Customer Success Engineering is the continuation of product development by other means. — Carl von Clausewitz (loose translation)

During my brief time at Jut, I was in marketing as a Customer Success Engineer, which also tends to be known as a Forward Deployed Engineer (and hence they will be used interchangeably throughout). At Jut, this role was under marketing, and I never gave that placement a second thought. Our role was to onboard customers, teach them Jut (and our DSL, Juttle), and basically do whatever was necessary to make them happy with our product. The unspoken corollary is that we took our observations back to Product and Engineering to improve the product/market fit.

Since the dissolution of Jut-as-I-knew-it1 I’ve talked to several companies about this role in their organization. In almost all cases, the role reports into Sales, and may even include some sales-type KPIs, such as upselling or whatnot.2 With all due respect to these companies, I believe this is a mistake. In some cases, they may just be naming (pre-) sales engineers as FDEs/CSEs; however, if they actually mean to have FDEs/CSEs as such, they should not be reporting into Sales. Doing so will gut the usefulness of this role.

I’ve never been very good at defining the difference between sales and marketing, but I think a simple definition for the purposes of this post is this: Sales is going to sell the product they’re given; marketing is going try to refine the product/market fit, whether that entails changing the product, the market, or both.

FDE’s role is ostensibly to onboard the customer and make them happy. In my opinion, their real purpose is to close the feedback loop between customer and company. By seeing how the customer is using it in real situations, what works and what doesn’t work, the FDE can supply crucial feedback to product and engineering teams on how to refine the product.
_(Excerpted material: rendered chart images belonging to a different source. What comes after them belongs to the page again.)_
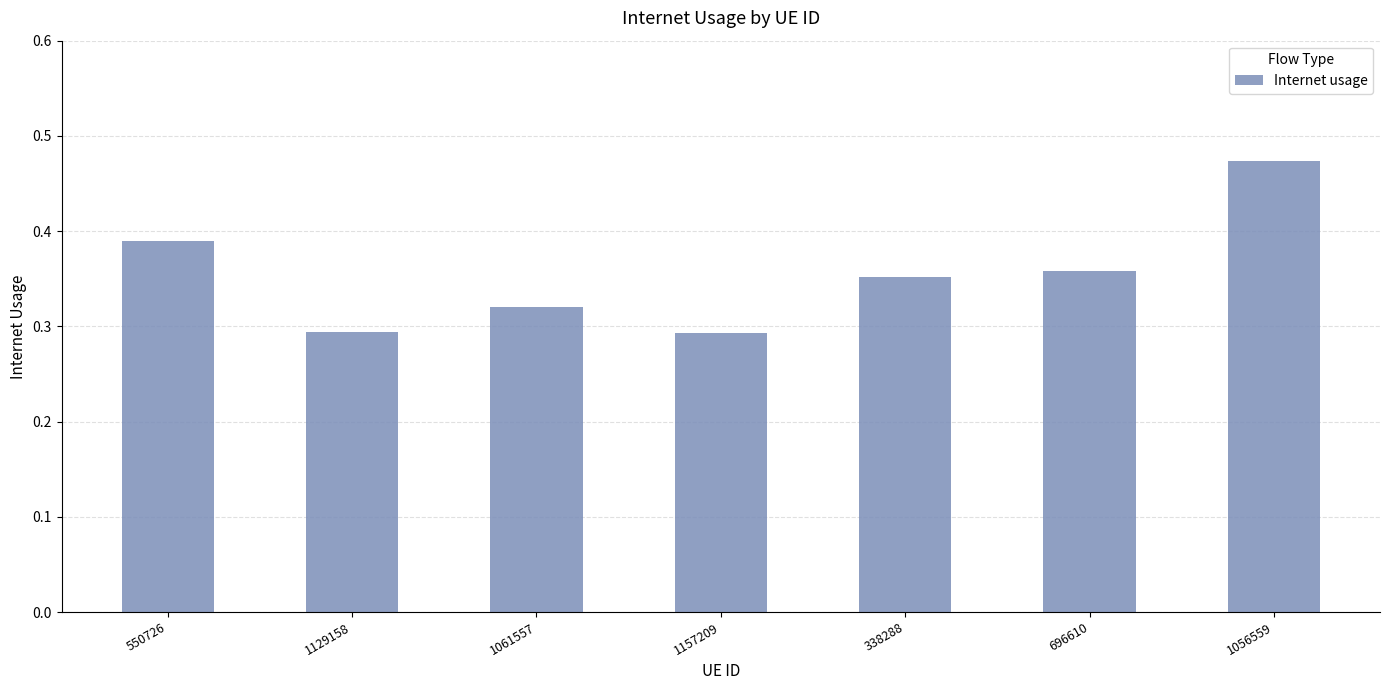

Which has a higher value, 1157209 or 1056559?

1056559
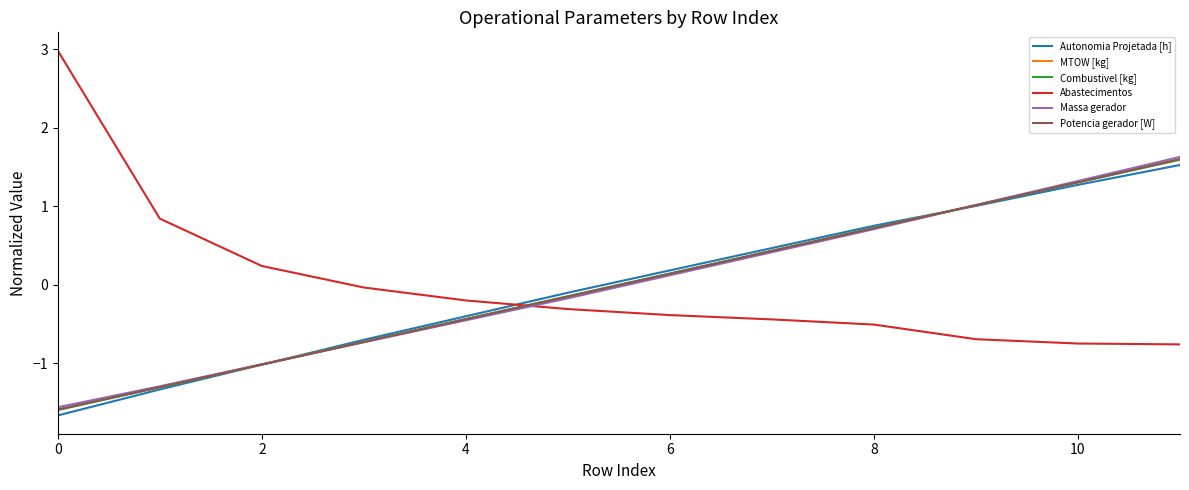

Which series has the widest spread of values?

Abastecimentos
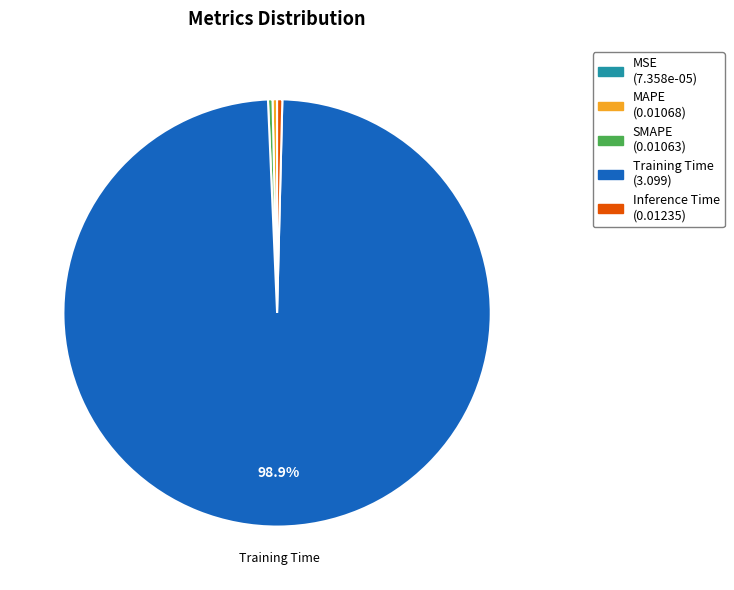

To the nearest percent, what is the average slice percentage?

20%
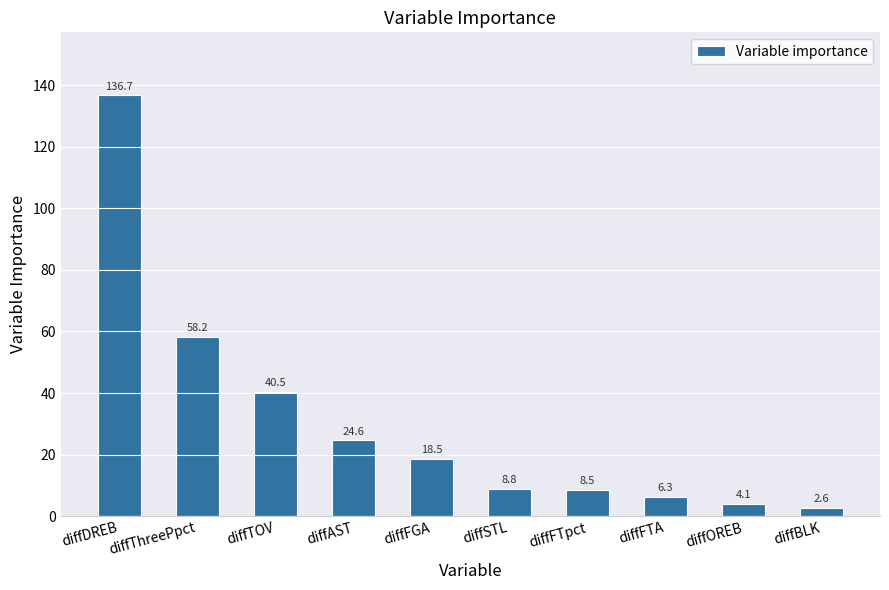

Which category has the lowest value across all series?

diffBLK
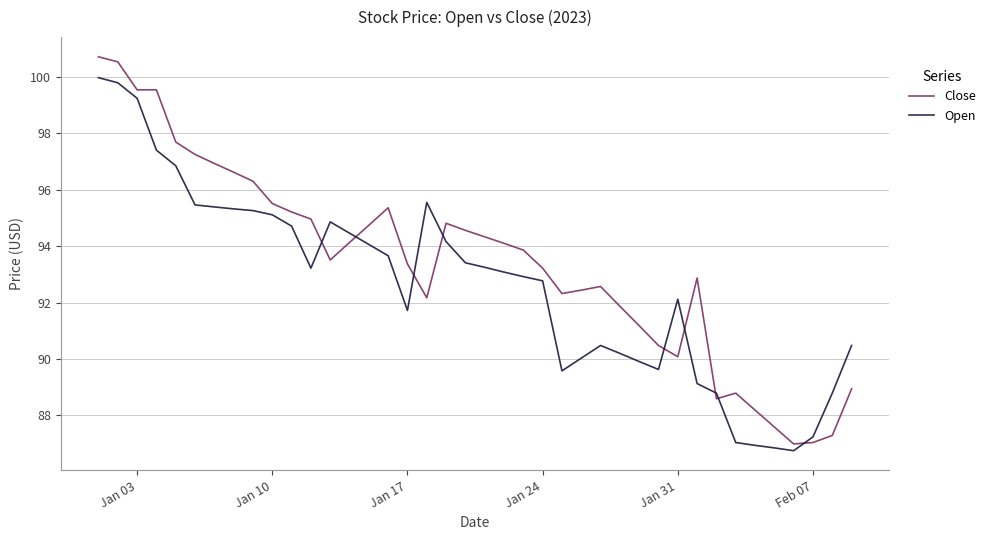

Rank the series by their maximum value, from lowest to highest.

Open, Close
This will not happen with FDEs under Sales. First, making the customer happy and selling things will not necessarily coincide. If you measure performance on the latter, sales is what you will get, not customer happiness. In startup-land this is the raising of money via issuing junk bonds. Second, by focusing on selling the product, the FDE will be accustomed to seeing every customer problem as a nail requiring the hammer of more product. Basically, the FDE is now a secondary sales channel instead of part of the product feedback loop. And, frankly, has anyone ever enjoyed being told by a company that to fix their problem they need to spend more money?

Competent employees will act in accord with the incentives you place before them. If you want your CSEs to sell, then put them under sales, but call them sales engineers, because that’s what they are. If you want your CSEs to make customers happier3 in the short term - and even happier in the long term owing to product improvements - put them under Product or Marketing or Engineering.

  1. I fear I will be writing this footnote whenever I reference Jut. See my not-yet-written-Jut-memoirs for an exact description of Jut’s status. TL;DR (since you can’t) - Jut is still around, but in a different, much, much smaller stealth form. 

  2. I really do not know much about metrics for sales teams. However, I think I’m pretty safe in assuming they exist to encourage selling. 

  3. Apologies, I know Strunk and White, Startup Edition tells me I should be using “delight” and “delightful” instead of happiness.